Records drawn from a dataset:
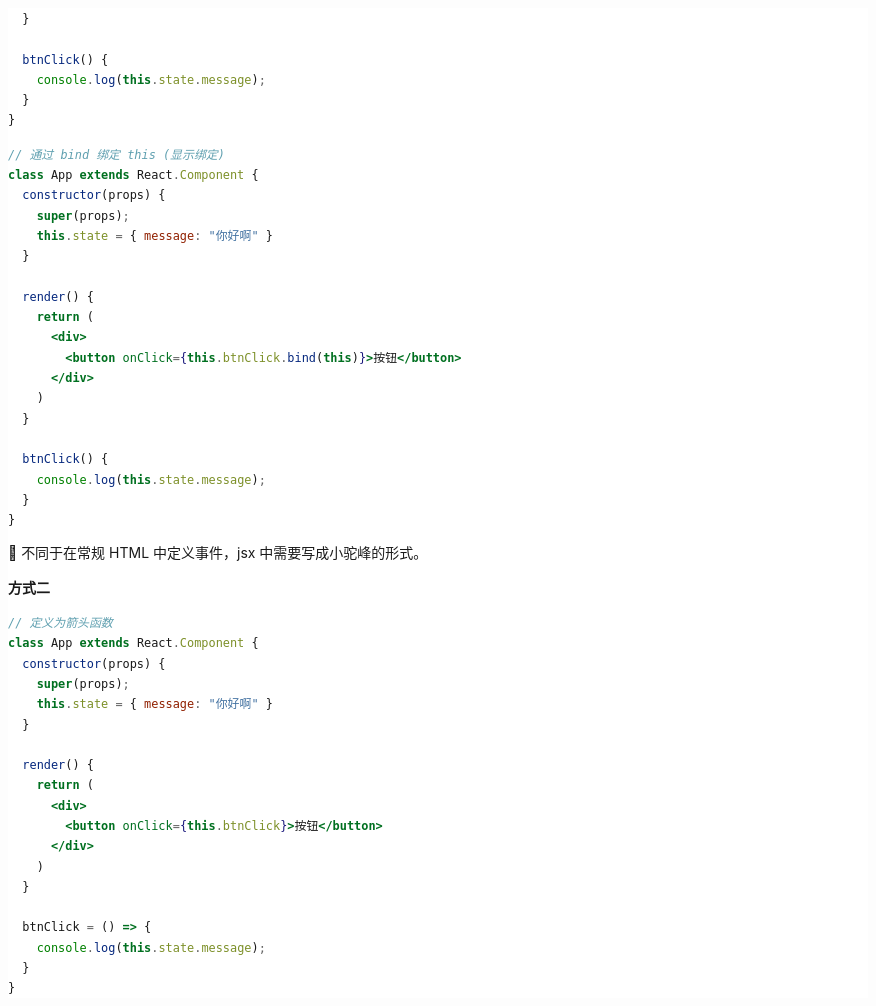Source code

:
 ```jsx
  }

  btnClick() {
    console.log(this.state.message);
  }
}
```

```jsx
// 通过 bind 绑定 this (显示绑定)
class App extends React.Component {
  constructor(props) {
    super(props);
    this.state = { message: "你好啊" }
  }

  render() {
    return (
      <div>
        <button onClick={this.btnClick.bind(this)}>按钮</button>
      </div>
    )
  }

  btnClick() {
    console.log(this.state.message);
  }
}
```

:whale: 不同于在常规 HTML 中定义事件，jsx 中需要写成小驼峰的形式。

**方式二**

```jsx
// 定义为箭头函数
class App extends React.Component {
  constructor(props) {
    super(props);
    this.state = { message: "你好啊" }
  }

  render() {
    return (
      <div>
        <button onClick={this.btnClick}>按钮</button>
      </div>
    )
  }

  btnClick = () => {
    console.log(this.state.message);
  }
}
```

Exercise aim: Restate every entry above word for word; no picture belongs in the copy.

Answer space:
Source code

:
 ```jsx
  }

  btnClick() {
    console.log(this.state.message);
  }
}
```

```jsx
// 通过 bind 绑定 this (显示绑定)
class App extends React.Component {
  constructor(props) {
    super(props);
    this.state = { message: "你好啊" }
  }

  render() {
    return (
      <div>
        <button onClick={this.btnClick.bind(this)}>按钮</button>
      </div>
    )
  }

  btnClick() {
    console.log(this.state.message);
  }
}
```

:whale: 不同于在常规 HTML 中定义事件，jsx 中需要写成小驼峰的形式。

**方式二**

```jsx
// 定义为箭头函数
class App extends React.Component {
  constructor(props) {
    super(props);
    this.state = { message: "你好啊" }
  }

  render() {
    return (
      <div>
        <button onClick={this.btnClick}>按钮</button>
      </div>
    )
  }

  btnClick = () => {
    console.log(this.state.message);
  }
}
```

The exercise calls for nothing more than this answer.